VIDEO. «A ce stade», François Hollande dit non au Tafta, Washington y croit encore

DIPLOMATIE Un arrêt des négociations sur le TTIP est aujourd’hui « l’option la plus probable » a estimé ce mardi le secrétaire d’Etat français au Commerce extérieur...

Clémence Apetogbor
— 
Le président François Hollande à l'Elysée, le 26 avril 2016.
Le président François Hollande à l'Elysée, le 26 avril 2016. — Thibault Camus/AP/SIPA

Le président de la République a prévenu. En l’état, Paris ne veut pas du Tafta, traité de libre-échange atlantique tant décrié.

« A ce stade » des négociations, « la France dit non » au traité de libre-échange atlantique (Tafta ou TTIP), a prévenu ce mardi François Hollande, car « nous ne sommes pas pour le libre-échange sans règle ».

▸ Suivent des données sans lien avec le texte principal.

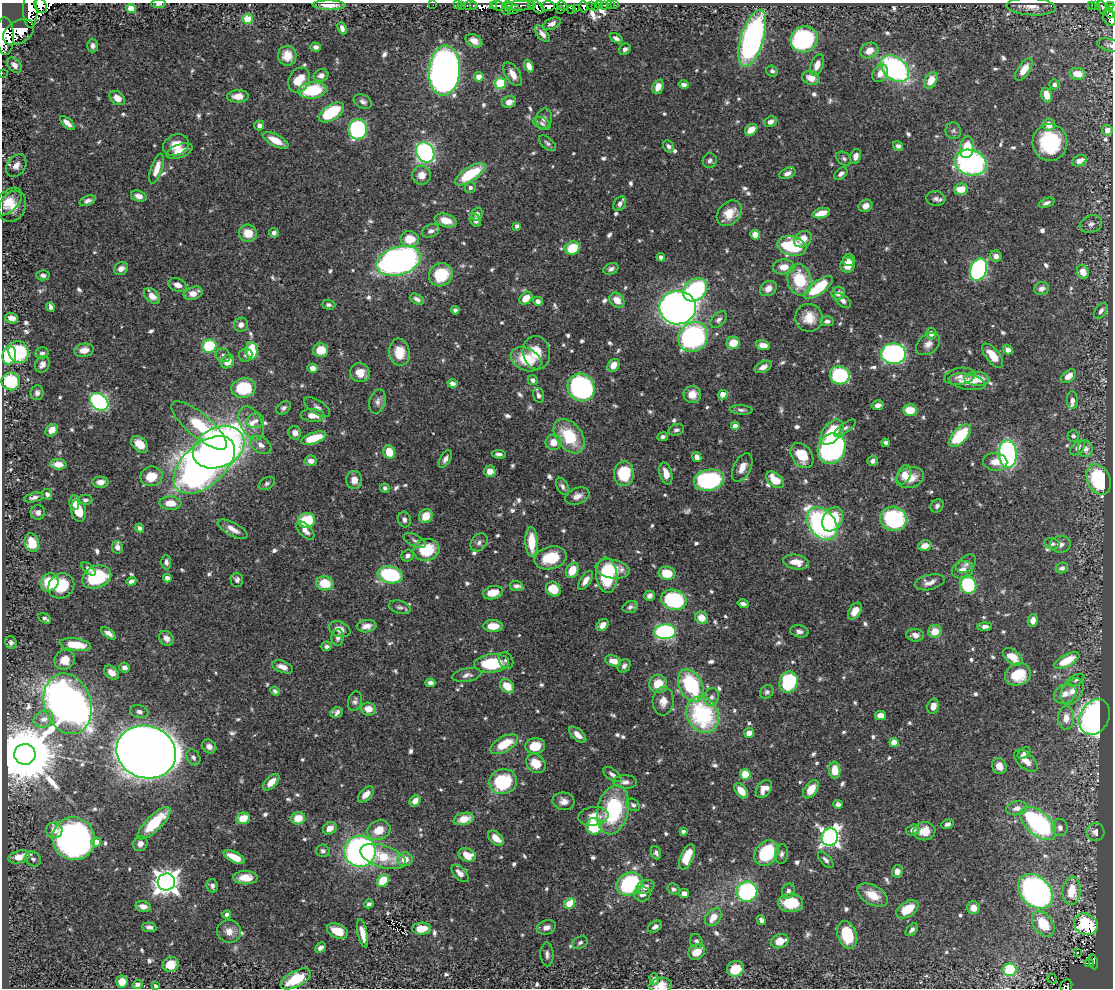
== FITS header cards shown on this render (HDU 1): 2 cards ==
NAXIS1  =                 1111
NAXIS2  =                  986

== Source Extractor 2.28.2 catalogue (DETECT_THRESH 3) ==
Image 1111 x 986 px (HDU 1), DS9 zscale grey, 1 PNG px = 1 image px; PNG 1115 x 990 px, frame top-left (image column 1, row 986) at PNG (2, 3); each listed source drawn as its Kron ellipse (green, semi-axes under 4 px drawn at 4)
Background 0.675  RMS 0.0096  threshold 0.0288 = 3 sigma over >= 5 px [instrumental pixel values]
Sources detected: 788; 9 with non-positive FLUX_AUTO (blend fragments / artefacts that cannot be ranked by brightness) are neither listed nor drawn; of the other 779, the 500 brightest by FLUX_AUTO listed and drawn (279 fainter detections omitted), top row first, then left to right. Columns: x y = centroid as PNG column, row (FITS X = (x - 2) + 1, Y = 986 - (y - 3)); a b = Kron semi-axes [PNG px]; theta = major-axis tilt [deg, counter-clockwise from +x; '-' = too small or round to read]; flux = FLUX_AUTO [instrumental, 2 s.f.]
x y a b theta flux
159 4 7 4 3 2.5
329 5 16 4 -1 6.8
433 5 2 2 - 5.7
457 5 2 2 - 7.2
462 5 3 2 - 8.3
473 5 4 3 - 14
531 5 3 2 - 56
599 5 3 2 - 2.4
605 5 2 2 - 2.3
610 5 2 2 - 2
615 5 2 2 - 2.9
1091 5 3 2 - 11
41 6 8 5 -63 260
470 6 7 3 0 30
493 6 4 2 - 66
497 6 6 4 -31 150
508 6 5 4 - 32
520 6 14 5 1 83
548 6 7 5 2 420
562 6 5 3 - 210
591 6 3 3 - 44
1096 6 3 3 - 43
1111 6 3 3 - 47
537 7 8 5 -35 140
583 7 6 3 -77 86
595 7 2 2 - 4.3
1031 7 25 8 -4 6.9
1102 7 7 3 -72 65
131 8 5 4 - 11
571 9 3 2 - 52
576 9 3 2 - 69
1112 9 4 2 - 49
506 10 4 3 - 40
513 10 6 3 17 41
560 10 2 2 - 5.6
30 11 17 7 -89 800
1109 13 6 3 -40 88
1109 18 8 6 -65 140
247 19 5 5 - 15
552 24 9 5 27 3.2
342 28 6 4 -69 2.9
19 32 17 11 32 1600
542 34 10 5 -50 3.5
5 36 19 8 -88 2100
616 38 7 4 -28 2.4
752 38 29 11 73 190
804 39 14 12 36 87
474 41 9 6 -29 4.9
1110 45 13 6 -15 2.2
93 46 7 5 -87 2.5
316 47 5 4 - 2.4
625 49 6 5 - 2.5
869 51 9 7 26 7.7
287 56 10 9 - 9.3
14 65 9 6 -47 3.7
817 65 11 6 68 5
529 66 6 4 -68 5.1
895 69 16 11 -40 140
1024 69 12 6 56 9.6
444 71 25 15 85 600
772 71 6 5 - 1.9
2 73 2 2 - 5
880 73 9 7 57 5.8
513 74 13 7 -58 6.4
1078 74 8 6 -8 9.7
321 75 7 6 - 3.7
479 77 5 4 - 6.9
811 78 9 6 -17 7.1
299 80 13 10 63 14
931 80 9 6 62 10
500 83 6 5 - 27
1054 84 5 5 - 2.1
684 85 5 4 - 2.9
658 87 7 5 68 5.9
312 90 14 8 5 36
1047 95 7 5 -72 8.5
238 96 11 6 2 6.9
117 98 8 6 -38 6.6
363 102 10 6 -28 2.7
509 102 7 5 19 5.1
331 112 14 7 33 32
544 119 10 7 78 3.1
770 122 6 5 - 3.4
67 123 9 4 -43 3.9
542 124 9 6 -27 1.9
259 125 5 5 - 3.1
1049 125 6 6 - 7.1
358 129 10 9 - 110
751 130 7 5 39 7.9
1107 130 5 5 - 4.6
953 131 8 7 - 1.9
276 140 14 6 -27 11
1050 142 18 17 - 56
547 143 10 5 -40 1.9
176 145 13 10 23 11
669 146 6 5 - 2.2
898 146 5 4 - 2.2
967 147 11 7 82 19
179 151 14 6 20 9.4
425 152 10 8 -59 170
856 156 7 5 75 3.9
844 159 8 6 -34 1.9
710 161 7 7 - 2
1079 161 8 5 21 6.1
971 163 16 12 -16 150
16 166 12 9 55 4.6
157 169 16 5 71 8
787 173 9 5 23 3.1
470 174 17 7 33 32
841 174 7 5 42 2.4
421 175 9 9 - 6.7
470 188 5 5 - 1.8
961 189 7 5 14 12
139 196 8 5 -18 3.5
936 199 9 7 -6 2.9
88 201 8 5 21 2.7
8 202 17 10 44 9.5
1046 203 8 4 21 2.2
620 204 8 5 57 2.5
12 206 16 13 61 9.1
865 206 7 6 - 4.6
729 213 14 10 47 11
821 213 9 5 14 8.5
477 214 6 5 - 2.7
446 220 11 6 -17 8.6
475 220 7 5 -57 3.2
1091 224 11 8 20 3.2
517 226 4 4 - 2.4
431 231 9 6 24 3
248 233 9 8 - 12
274 233 5 5 - 2.4
755 235 5 5 - 9.2
410 239 9 8 - 14
803 239 9 7 35 9.1
792 246 15 9 -14 38
572 248 7 6 - 21
996 256 6 5 - 3.8
661 257 4 4 - 2.9
849 260 6 6 - 4.2
399 261 23 14 16 260
847 265 7 7 - 8.3
784 267 11 7 5 8
121 269 7 6 - 4.2
611 269 8 5 26 2.4
978 270 11 8 69 160
1083 272 7 5 -67 8.8
43 275 6 5 - 2.1
441 275 12 11 - 29
799 280 16 12 -76 29
178 285 9 6 -20 4.5
818 287 17 6 36 37
768 288 9 7 35 5.1
1042 288 8 6 19 3.8
695 290 13 10 42 79
193 293 10 6 20 6.6
838 293 7 6 - 4.5
152 296 9 6 -46 7.2
526 298 7 5 44 8.4
417 299 7 5 -28 3
617 300 8 6 -46 7.5
843 300 10 5 -40 3
538 301 5 4 - 3.3
329 305 7 5 -2 1.9
51 307 5 3 - 2.5
678 308 18 16 6 460
455 310 4 4 - 1.9
1101 311 9 5 54 2.5
12 318 6 5 - 5.9
809 318 14 13 - 11
719 320 10 6 47 2.5
827 321 7 5 -2 2.1
241 325 7 6 - 3.9
931 333 6 5 - 3.1
693 337 16 14 46 140
733 343 6 6 - 12
928 344 13 9 38 4.7
763 345 7 5 -9 6.3
209 346 7 6 - 40
84 350 10 6 9 6.1
321 350 7 7 - 13
1008 350 5 4 - 4.2
252 351 8 6 90 22
19 352 11 10 - 45
399 352 14 10 -83 16
42 353 6 5 - 2
536 353 17 13 -77 13
893 354 12 10 2 160
9 355 9 6 80 52
223 355 8 6 -29 2.1
246 355 7 6 - 2
993 356 14 7 -51 9.5
526 359 16 11 -25 21
227 362 7 6 - 8.3
42 364 8 7 - 3.4
613 365 7 5 53 7.7
763 367 9 5 26 3.6
313 368 5 4 - 5
360 373 10 9 - 8.3
840 375 10 9 - 67
960 376 15 8 9 3.9
1068 376 9 5 39 6.3
977 379 12 7 -3 14
533 380 5 4 - 2.3
11 381 9 9 - 38
967 382 18 8 -10 7.8
452 383 5 4 - 3.6
581 387 14 13 - 160
243 388 12 10 13 39
37 393 7 6 - 2.3
692 394 9 8 - 8.3
539 395 7 5 -73 2.1
723 395 5 4 - 14
1072 400 9 5 -88 3.5
378 401 12 8 77 3.2
99 402 10 7 -40 130
878 405 6 5 - 3.4
317 407 15 7 -33 3.1
284 408 8 5 35 2.2
741 410 11 4 -3 2.1
910 410 7 6 - 13
312 415 12 6 -5 7.2
255 421 8 7 - 2.9
251 423 18 10 -64 9
199 425 35 12 -40 39
735 426 4 4 - 5.1
845 428 13 5 36 2.1
52 430 7 5 50 6.7
676 430 8 5 16 2.1
832 432 14 9 50 24
295 433 7 6 - 3.7
569 436 19 12 -52 30
960 436 14 7 45 37
1073 436 6 5 - 2.2
663 437 5 4 - 2.2
314 438 13 5 17 19
554 442 8 7 - 8.4
885 443 4 4 - 1.8
140 444 10 6 -44 9.3
261 445 11 8 -33 4.3
219 447 27 19 26 570
1078 448 9 5 45 3
832 449 16 13 62 180
1085 449 8 7 - 5
389 452 7 5 -69 13
499 454 7 4 -7 2.2
1008 454 14 9 -87 140
802 455 14 10 -52 17
697 457 5 4 - 4
445 459 10 5 60 2.8
311 461 6 5 - 4.4
873 461 5 5 - 2.8
995 462 12 9 -8 6.5
58 464 8 5 -4 8.7
204 465 36 21 42 400
742 467 15 8 63 6.4
490 471 6 5 - 6
666 473 11 6 -75 7.1
624 474 12 10 86 34
904 475 10 6 67 5.5
151 476 11 10 - 15
910 477 14 10 14 10
1099 479 16 11 -66 57
354 480 9 8 - 6.1
709 480 15 10 12 98
775 480 10 6 -41 13
100 482 8 5 1 5
267 483 9 5 32 1.8
562 486 9 5 -62 2.2
385 488 5 4 - 1.9
47 494 5 5 - 2.1
577 496 12 8 21 4.7
34 497 10 4 12 2.6
85 500 7 5 1 1.8
74 502 7 5 90 6.3
170 503 11 6 -3 9.8
937 506 7 6 - 1.9
78 511 11 7 -75 13
38 512 7 7 - 2.7
426 516 7 6 - 11
833 519 13 9 58 25
893 519 13 12 - 74
307 520 8 7 - 27
404 520 8 6 -73 2.6
822 524 18 13 -50 150
140 528 4 4 - 3.1
233 529 16 6 -27 5.9
305 530 11 6 -46 4.7
415 540 12 6 -27 2.3
479 542 10 7 51 2.7
532 542 15 6 -87 17
32 543 9 7 -76 16
1052 544 8 5 -12 2.5
1061 544 10 8 8 3.4
925 546 7 5 15 6.7
117 547 6 5 - 4
426 550 13 11 12 25
408 556 6 5 - 2.6
550 558 16 11 14 23
166 562 7 5 -88 2.3
796 562 13 7 -9 9.9
966 564 11 7 40 2.7
1062 568 6 5 - 2.5
88 569 8 4 -42 2.5
612 569 17 9 -10 17
572 570 8 6 63 14
962 570 11 8 18 5.7
667 573 8 6 -8 16
390 575 13 8 -10 67
607 575 17 10 -85 40
97 577 15 11 21 41
167 578 4 4 - 4.1
237 580 7 6 - 2.2
585 580 11 5 58 4.5
131 581 5 4 - 3
50 582 9 8 - 25
930 582 15 7 14 4.6
325 583 9 7 -4 17
968 585 9 8 - 54
61 586 13 12 - 23
516 586 7 5 -6 2.2
553 589 8 7 - 15
493 593 10 6 14 9.2
649 596 5 5 - 3.1
674 600 13 10 -16 65
743 604 5 4 - 2.2
400 607 11 6 -15 2.3
630 607 8 5 17 2.1
855 611 9 6 58 6.9
45 618 7 4 -29 2.2
701 618 6 6 - 8.8
1033 620 6 5 - 4.1
602 625 7 5 45 4.6
367 626 10 6 5 5.2
493 626 10 6 -1 11
985 626 7 4 2 2.5
340 629 11 7 -21 5.8
799 631 9 6 -11 2.8
935 631 7 6 - 9.5
665 632 11 7 1 110
108 633 8 4 -34 2.9
915 635 9 6 -7 3.8
166 638 8 6 -48 3.9
338 638 8 6 85 2.7
11 643 6 5 - 2.1
75 645 16 6 -7 18
327 646 5 4 - 1.9
1013 657 11 6 -40 12
65 660 10 9 - 8.7
506 660 9 7 -60 2.2
1067 660 13 5 27 21
613 661 8 5 -15 6
491 663 17 9 5 35
624 666 7 6 - 2.7
282 667 11 5 -21 4.7
124 668 5 5 - 2.5
112 673 8 6 -39 6.3
1018 674 13 11 23 20
467 675 14 6 11 3.3
1076 680 9 5 27 1.8
788 682 11 9 72 62
430 683 5 4 - 3.2
658 684 9 9 - 15
507 686 8 6 -42 13
691 686 17 11 -63 61
275 691 5 4 - 1.8
1072 691 14 9 57 7.2
767 692 7 6 - 1.8
1065 694 12 9 30 5.4
712 697 9 7 66 3
355 701 10 6 73 2.3
663 701 14 10 86 7.6
68 704 31 23 -72 590
933 706 8 5 75 5.8
368 709 7 6 - 6.9
139 712 9 6 -15 2.9
337 712 6 5 - 2.8
703 715 19 15 -60 80
880 716 5 4 - 6.1
1095 717 19 14 62 300
1066 718 11 8 89 7.2
44 719 10 8 21 3.5
749 733 5 4 - 4.8
578 735 10 5 -42 5
894 743 4 4 - 13
504 744 15 7 29 19
209 746 7 6 - 3.7
535 746 10 8 8 15
146 752 30 26 -19 2400
1024 753 7 4 38 2.5
25 754 10 10 - 6900
193 757 9 6 -55 2.4
1026 761 14 7 -42 6.5
536 763 11 8 -44 12
999 766 8 7 - 6.4
835 770 8 5 -84 13
612 774 10 5 -36 2.7
745 774 5 5 - 17
271 782 10 5 46 6.6
503 782 14 12 14 47
625 782 12 6 -2 3.7
764 789 10 6 51 6
811 789 10 6 54 10
741 791 8 5 -51 9.9
366 794 10 5 44 5.8
415 801 6 5 - 5.7
564 801 11 8 -10 4.4
838 804 5 4 - 2.6
633 805 7 5 -37 2
1017 808 11 7 12 4.1
613 810 25 15 77 62
593 816 15 9 7 9.7
243 818 6 5 - 13
298 818 7 6 - 13
464 819 10 6 14 11
154 823 21 7 45 29
1038 823 21 11 -41 110
947 824 6 4 20 2.2
594 826 8 8 - 36
1060 827 8 7 - 3.3
330 828 7 6 - 6.7
54 830 8 8 - 5.7
379 830 12 9 24 11
913 830 6 5 - 2.8
683 831 4 4 - 1.9
924 831 11 9 -2 11
1096 832 9 9 - 4.1
830 837 9 8 - 300
496 838 9 6 -42 8.1
74 839 22 21 - 300
96 842 5 4 - 11
140 844 7 7 - 3.6
323 851 6 6 - 2
360 851 16 15 - 230
656 853 7 5 -69 2.2
766 853 14 11 52 47
781 854 10 6 85 2.5
467 855 9 6 -20 12
383 856 24 11 -18 22
19 857 11 6 15 12
234 857 11 5 -27 12
687 857 13 6 67 15
33 859 8 7 - 2.3
405 859 7 7 - 8.1
826 860 10 5 -47 2.1
897 871 6 5 - 3.9
460 873 10 6 -46 4.6
245 878 12 6 1 8.6
383 881 7 5 51 21
166 882 9 8 - 680
630 884 14 11 27 74
212 886 7 5 -80 2.3
645 887 9 6 23 4.8
673 889 6 5 - 2.1
788 891 8 6 67 2.9
1035 891 20 14 -45 250
1071 891 14 9 85 17
747 892 10 10 - 87
684 893 5 4 - 4.4
642 894 8 7 - 3.5
872 895 17 9 -29 12
790 903 12 9 -1 20
369 904 5 4 - 1.9
569 904 6 5 - 20
143 907 8 5 -11 4
973 908 6 6 - 6.1
907 909 12 7 33 16
227 914 4 4 - 1.9
713 917 10 7 51 8.9
761 920 5 4 - 2
1043 924 14 9 -54 25
1086 924 12 10 -26 41
149 927 7 5 -6 2.5
546 927 10 7 17 4
655 927 8 5 32 2.8
422 929 9 6 2 10
912 930 7 4 47 2.6
229 931 12 11 - 5.9
337 931 11 7 -22 9.9
362 933 14 5 -78 7.7
847 935 14 9 -72 27
696 941 7 6 - 2.1
780 941 9 7 19 11
580 943 8 6 26 1.9
320 948 6 4 42 2.4
697 952 9 7 35 9.9
1078 952 3 3 - 3.7
547 954 12 6 -88 2.7
1093 962 7 4 -78 52
1089 963 5 2 - 21
171 965 8 7 - 12
735 969 8 7 - 14
1010 969 6 6 - 48
296 979 17 8 28 22
654 979 6 4 -71 2.6
1052 979 5 3 - 3.2
122 982 6 5 - 10
137 985 5 4 - 4.3
661 985 11 7 8 7.7
156 986 4 3 - 1.9
1066 986 6 6 - 41
At the frame edge (FLAGS 8, measured only in part): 13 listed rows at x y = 159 4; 329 5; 41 6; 1112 9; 30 11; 1109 18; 5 36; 1110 45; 2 73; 1010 969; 661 985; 156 986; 1066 986
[279 fainter detections neither listed nor drawn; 9 non-positive-flux detections neither listed nor drawn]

« Jamais nous n’accepterons la mise en cause des principes essentiels pour notre agriculture, notre culture, pour la réciprocité pour l’accès aux marchés publics », a déclaré le chef de l’Etat en clôture du colloque « La gauche au pouvoir », à Paris, à l’occasion du 80e anniversaire du Front populaire.

Vers un arrêt des négociations

Un arrêt des négociations sur le TTIP est aujourd’hui « l’option la plus probable », en raison de « l’état d’esprit des Etats-Unis », a estimé ce mardi le secrétaire d’Etat français au Commerce extérieur, Matthias Fekl, qui suit le dossier pour la France. Il a souligné que, compte tenu du poids de Paris dans l’UE, « il ne peut pas y avoir d’accord sans la France, et encore moins contre la France ».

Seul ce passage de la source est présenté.